Die Darbietung dieser eigentlich so unglaublich schönen Symphonie war das Schlimmste, was ich je im Wiener Konzerthaus zu Ohren bekommen habe!
Lust- und emotionslos runtergespielt, als gäbe es einen Geschwindigkeitsrekord zu brechen. Man hatte den Eindruck, die einzelnen Instrumentengruppen wollten sich gegenseitig niederspielen und Gefühl durch Lautstärke ersetzen. Ich hatte auch keine Sekunde den Eindruck, dass auch nur ein Musiker Freude an seinem Spiel hatte.
Meine Frau und ich verließen Konzert und Haus in der Pause…
Gert Kozak
Herr Kozak,
nein, in diesem Konzert war ich nicht und ich war sogar hellwach. Naja, im beschriebenen Konzert war sehr viel Spielfreude zu sehen und es war für mich tatsächlich eine der besten 5.

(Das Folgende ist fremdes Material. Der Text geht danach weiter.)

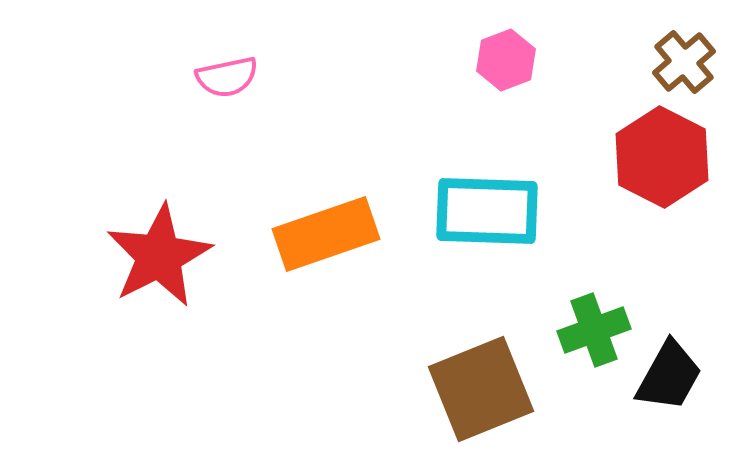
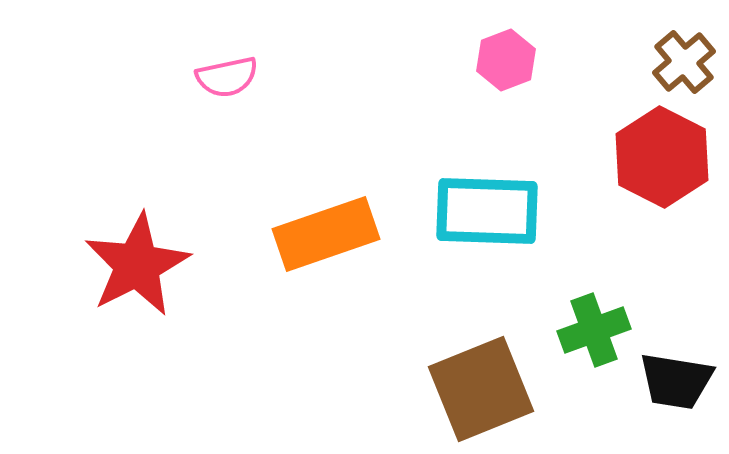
red star: moved 22 px left, 9 px down
black trapezoid: moved 7 px right, 5 px down; rotated 70 degrees clockwise
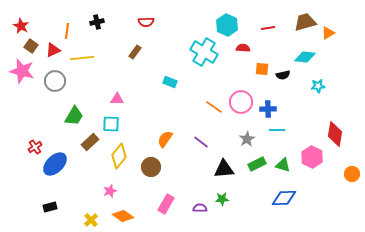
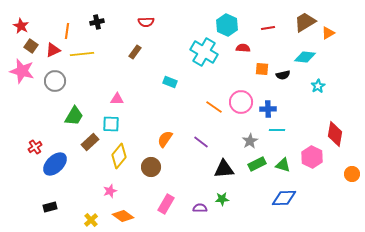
brown trapezoid at (305, 22): rotated 15 degrees counterclockwise
yellow line at (82, 58): moved 4 px up
cyan star at (318, 86): rotated 24 degrees counterclockwise
gray star at (247, 139): moved 3 px right, 2 px down
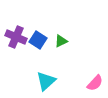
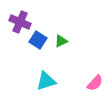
purple cross: moved 4 px right, 15 px up
cyan triangle: rotated 25 degrees clockwise
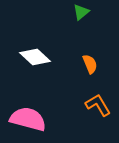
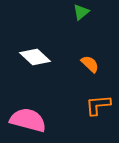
orange semicircle: rotated 24 degrees counterclockwise
orange L-shape: rotated 64 degrees counterclockwise
pink semicircle: moved 1 px down
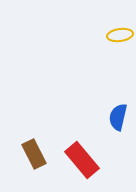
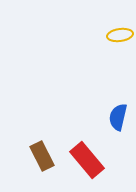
brown rectangle: moved 8 px right, 2 px down
red rectangle: moved 5 px right
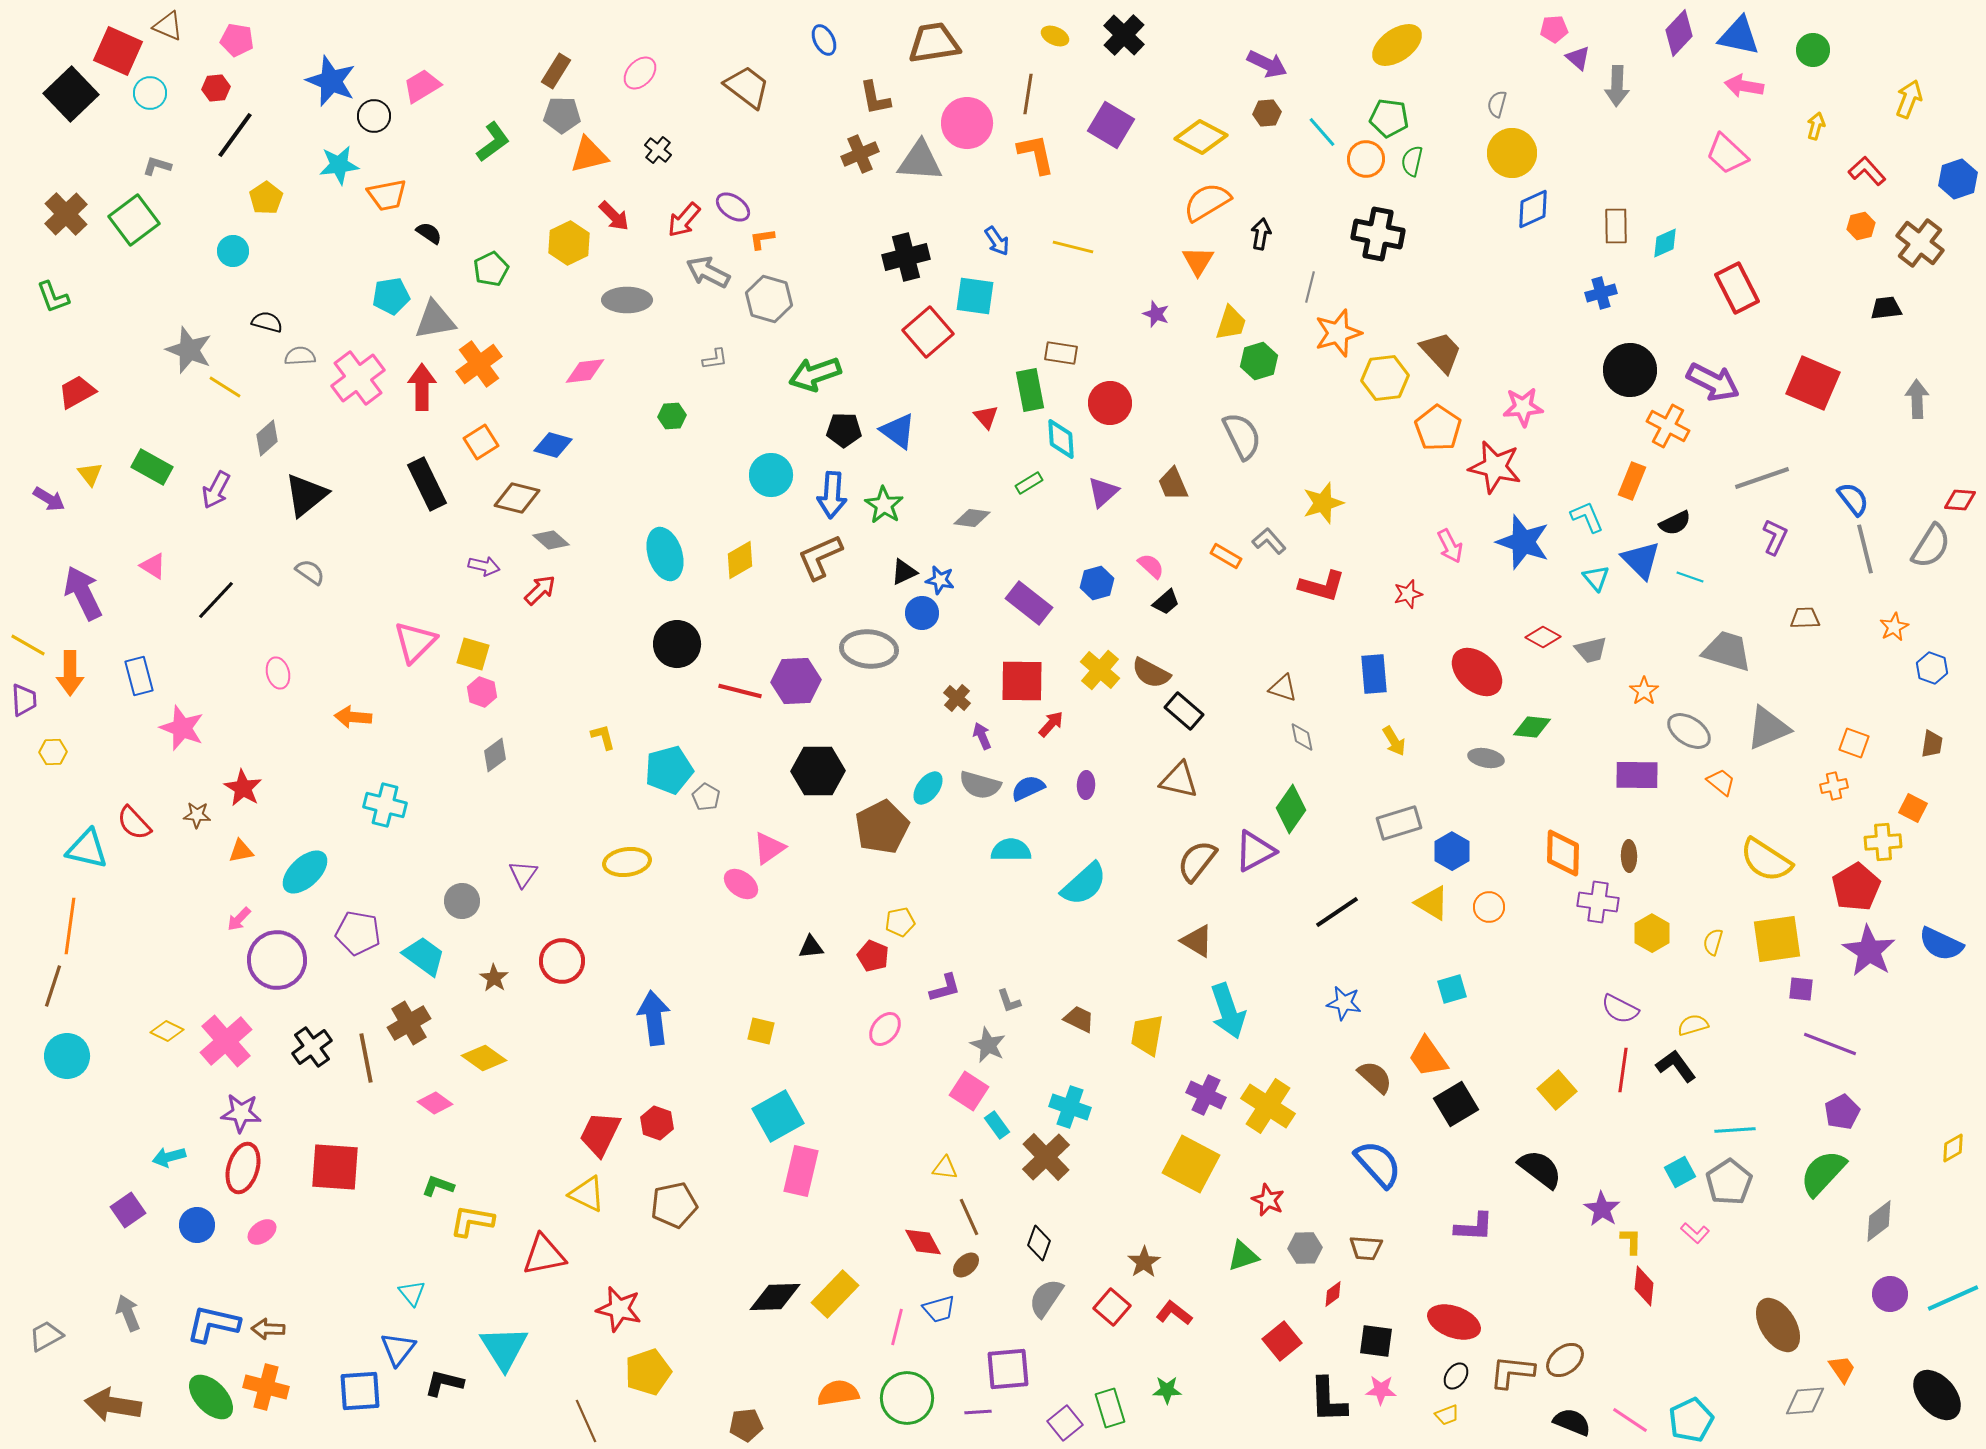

Aber wir Menschen sind auch keine Maschinen – und beurteilen kann ich es auch nicht, da ich nicht dabei war.
Alles Liebe
Herbert Hiess
Unabhängig von der Kritik: Ich empfinde es als unheimlich respektlos, eine Vorstellung frühzeitig zu verlassen. Alleine der Musiker wegen. Und mal ehrlich: Wir sind hier im Wiener Konzerthaus, derart schlecht kann hier keine Vorstellung sein.
Respektvoll
Jürgen Pathy
Bei allem Respekt, nur weil etwas im Konzerthaus gespielt wird, muss es nicht zwangsläufig jedem gefallen. Und es muss auch nicht zwangsläufig künstlerisch wertvoll sein, wenngleich man das erwarten darf.
Warum auch immer diese Darbietung der 3. Sinfonie für mein Empfinden so schlecht war, ich denke, es ist eine durchaus zulässige Form der Kritik, das Konzert (in der Pause) zu verlassen. Oder essen Sie etwa in einem Haubenlokal die Suppe auf, wenn sie Ihnen nicht schmeckt, weil so schlecht kann sie ja nicht sein?